[MATERIAL PROVIDED Boundary: Start]

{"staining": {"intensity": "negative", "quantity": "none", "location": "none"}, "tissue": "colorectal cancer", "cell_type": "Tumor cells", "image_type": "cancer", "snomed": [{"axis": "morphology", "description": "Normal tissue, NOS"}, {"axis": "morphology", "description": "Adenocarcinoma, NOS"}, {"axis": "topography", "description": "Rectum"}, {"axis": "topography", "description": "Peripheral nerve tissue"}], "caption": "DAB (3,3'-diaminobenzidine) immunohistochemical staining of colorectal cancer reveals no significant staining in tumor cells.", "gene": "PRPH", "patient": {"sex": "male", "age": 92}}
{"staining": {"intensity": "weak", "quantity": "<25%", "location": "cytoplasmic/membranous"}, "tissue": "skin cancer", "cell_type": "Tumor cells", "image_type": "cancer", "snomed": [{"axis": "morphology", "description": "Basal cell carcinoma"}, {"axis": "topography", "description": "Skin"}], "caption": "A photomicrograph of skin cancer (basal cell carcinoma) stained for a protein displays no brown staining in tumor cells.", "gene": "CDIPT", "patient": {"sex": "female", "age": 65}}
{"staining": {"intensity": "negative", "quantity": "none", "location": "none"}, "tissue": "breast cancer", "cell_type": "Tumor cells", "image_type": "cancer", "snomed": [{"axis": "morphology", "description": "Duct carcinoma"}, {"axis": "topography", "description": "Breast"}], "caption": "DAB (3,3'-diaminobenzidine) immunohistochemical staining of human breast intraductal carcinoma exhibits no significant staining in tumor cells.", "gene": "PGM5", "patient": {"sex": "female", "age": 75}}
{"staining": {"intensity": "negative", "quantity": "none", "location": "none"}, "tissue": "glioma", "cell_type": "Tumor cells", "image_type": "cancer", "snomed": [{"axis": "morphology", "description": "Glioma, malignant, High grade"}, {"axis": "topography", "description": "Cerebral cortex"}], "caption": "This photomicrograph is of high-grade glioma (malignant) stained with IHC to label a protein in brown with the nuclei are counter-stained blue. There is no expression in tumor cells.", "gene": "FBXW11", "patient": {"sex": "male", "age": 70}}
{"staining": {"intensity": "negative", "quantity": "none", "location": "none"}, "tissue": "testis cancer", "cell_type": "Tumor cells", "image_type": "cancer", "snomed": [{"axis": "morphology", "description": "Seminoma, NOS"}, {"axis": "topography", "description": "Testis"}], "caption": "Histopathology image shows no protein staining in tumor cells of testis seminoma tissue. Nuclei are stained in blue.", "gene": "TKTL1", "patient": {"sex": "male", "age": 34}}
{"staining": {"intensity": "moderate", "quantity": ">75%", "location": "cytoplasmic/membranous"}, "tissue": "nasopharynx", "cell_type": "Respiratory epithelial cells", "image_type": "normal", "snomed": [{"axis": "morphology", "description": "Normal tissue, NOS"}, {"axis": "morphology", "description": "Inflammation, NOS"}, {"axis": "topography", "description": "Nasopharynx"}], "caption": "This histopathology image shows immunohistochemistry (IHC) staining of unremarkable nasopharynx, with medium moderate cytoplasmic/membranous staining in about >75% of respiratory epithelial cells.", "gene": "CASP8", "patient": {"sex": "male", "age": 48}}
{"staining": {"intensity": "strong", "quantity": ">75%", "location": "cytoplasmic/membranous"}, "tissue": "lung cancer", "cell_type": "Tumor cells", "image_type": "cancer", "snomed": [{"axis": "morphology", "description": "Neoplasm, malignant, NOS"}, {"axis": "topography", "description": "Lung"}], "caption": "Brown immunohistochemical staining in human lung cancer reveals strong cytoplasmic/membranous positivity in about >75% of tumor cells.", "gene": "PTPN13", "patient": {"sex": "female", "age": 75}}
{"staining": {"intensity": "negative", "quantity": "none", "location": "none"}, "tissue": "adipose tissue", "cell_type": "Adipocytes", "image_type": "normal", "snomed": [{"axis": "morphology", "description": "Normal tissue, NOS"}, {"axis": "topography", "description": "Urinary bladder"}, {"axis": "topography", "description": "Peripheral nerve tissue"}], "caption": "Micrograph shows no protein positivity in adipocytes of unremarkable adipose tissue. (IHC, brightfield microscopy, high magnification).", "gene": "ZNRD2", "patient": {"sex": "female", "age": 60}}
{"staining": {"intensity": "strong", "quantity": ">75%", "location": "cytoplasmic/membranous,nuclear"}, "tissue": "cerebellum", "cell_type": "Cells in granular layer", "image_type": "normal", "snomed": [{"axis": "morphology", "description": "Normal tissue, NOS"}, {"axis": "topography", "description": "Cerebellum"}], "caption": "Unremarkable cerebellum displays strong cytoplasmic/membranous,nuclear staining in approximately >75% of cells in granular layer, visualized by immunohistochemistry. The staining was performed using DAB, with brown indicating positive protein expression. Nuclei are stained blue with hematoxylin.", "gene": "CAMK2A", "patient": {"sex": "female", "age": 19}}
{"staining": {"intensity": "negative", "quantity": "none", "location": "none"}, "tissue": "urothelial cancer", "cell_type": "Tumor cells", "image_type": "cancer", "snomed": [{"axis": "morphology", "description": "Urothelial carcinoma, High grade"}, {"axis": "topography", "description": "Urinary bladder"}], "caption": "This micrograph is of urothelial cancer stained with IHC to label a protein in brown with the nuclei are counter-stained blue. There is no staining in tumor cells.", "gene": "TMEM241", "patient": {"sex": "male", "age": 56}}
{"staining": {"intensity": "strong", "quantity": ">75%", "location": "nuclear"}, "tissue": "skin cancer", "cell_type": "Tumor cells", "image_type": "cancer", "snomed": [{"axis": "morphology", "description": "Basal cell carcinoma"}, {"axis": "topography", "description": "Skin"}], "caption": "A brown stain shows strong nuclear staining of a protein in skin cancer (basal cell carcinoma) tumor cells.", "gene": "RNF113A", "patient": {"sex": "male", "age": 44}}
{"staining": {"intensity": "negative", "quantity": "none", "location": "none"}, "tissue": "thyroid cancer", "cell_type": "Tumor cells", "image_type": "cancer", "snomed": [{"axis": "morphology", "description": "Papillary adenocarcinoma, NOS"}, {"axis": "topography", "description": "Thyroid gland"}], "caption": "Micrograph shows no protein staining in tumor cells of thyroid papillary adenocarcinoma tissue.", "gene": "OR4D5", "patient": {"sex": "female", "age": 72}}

[MATERIAL PROVIDED Boundary: End]

# EXERCISE AIM
Every line above from the line with "photomicrograph is of" to the line with "image shows no", both included, must be reproduced exactly, and no other line may appear.

# ANSWER TO THE EXERCISE
{"staining": {"intensity": "negative", "quantity": "none", "location": "none"}, "tissue": "glioma", "cell_type": "Tumor cells", "image_type": "cancer", "snomed": [{"axis": "morphology", "description": "Glioma, malignant, High grade"}, {"axis": "topography", "description": "Cerebral cortex"}], "caption": "This photomicrograph is of high-grade glioma (malignant) stained with IHC to label a protein in brown with the nuclei are counter-stained blue. There is no expression in tumor cells.", "gene": "FBXW11", "patient": {"sex": "male", "age": 70}}
{"staining": {"intensity": "negative", "quantity": "none", "location": "none"}, "tissue": "testis cancer", "cell_type": "Tumor cells", "image_type": "cancer", "snomed": [{"axis": "morphology", "description": "Seminoma, NOS"}, {"axis": "topography", "description": "Testis"}], "caption": "Histopathology image shows no protein staining in tumor cells of testis seminoma tissue. Nuclei are stained in blue.", "gene": "TKTL1", "patient": {"sex": "male", "age": 34}}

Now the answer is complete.